Come summer, early adopters will be able to flash an S6 at almost any checkout counter, working it as a surrogate charge card. Samsung Pay uses Near Field Communication, as does Apple Pay, and Magnetic Secure Transmission technology from LoopPay that works with almost all credit-card-swiping devices.

The ability to charge a phone wirelessly by placing it on an induction charging platform is being handled with added flexibility by Samsung.

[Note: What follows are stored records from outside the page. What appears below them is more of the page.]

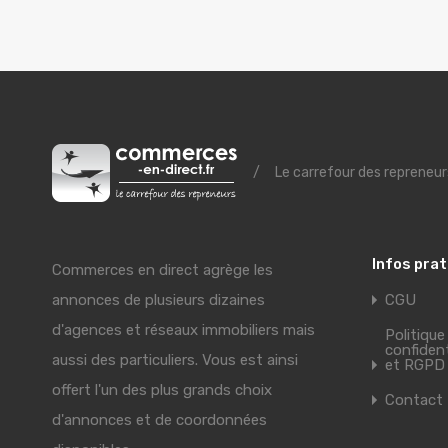
/
Le carrefour des repreneur
Infos pra
Commerces en direct agrège les
annonces de plusieurs dizaines
CGU
d'agences et réseaux immobiliers mais
Politique
confident
aussi des particuliers. Vous est ainsi
et RGPD
offert l'un des plus grands choix
Contact
d'annonces et de coordonnées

S6 phones can get a charge on with either of two rival wireless technologies:

*  The Qi (pronounced chee) format (a/k/a WPC 1.1) that's also available in Nexus 5 and Nokia Lumia Windows phones and through in-car charging stations in models from Toyota, Jeep, Cadillac and Audi.

*  And PMA 1.0, the charging format supported in Samsung phones and promoted in Duracell Powermat gear, can be found at some West Coast Starbucks locations and Euro-based McDonalds.

And, starting next month, you'll be able to bring home Ikea tables and lamps with built in Qi chargers.

E.T. PHONE HOME: Some of the coolest looking and acting smartphones in the MWC fashion parade might not get to the U.S.

Take (please) the Lenovo Vibe Shot, a superslim beauty meant to be held and used in "horizontal" mode. Kinda resembles a camera.

Audiophiles here may be craving the Lenovo A7000. It's the world's first smartphone that can produce impressive "flyover" audio effects with Dolby Atmos processing and companion 7.1-channel headphones.

The Blackphone 2 by SGP Technologies doesn't just carry a stealthy, black look. It also runs a security-hardened version of Android called PrivatOS, chock-full of special encryption tools. Also promising rock-solid security is the GranitePhone, from Brazil-based Sikur.

The new HTC One M9 clings to the stylish aluminum unibody case of predecessors but adds two-tone finishes and a pretty-in-pink option for fashionistas. Battery capacity is up, likewise rear-camera resolution (to 20 MP), though the maker has eliminated that second backside camera that allowed users to shift focus after a picture was snapped.

OTHER NEWBIES: Multiawarded a "Best of MWC," the Alcatel OneTouch Idol 3 boasts a unique, 100 percent reversible design and superior JBL sound. Also be watching for the next curved screen and flexible LG Flex 2, bargain but well-equipped Motorola Moto E, BlackBerry's midrange Leap and Sony's less posh, more plastic but still waterproof Xperia M4.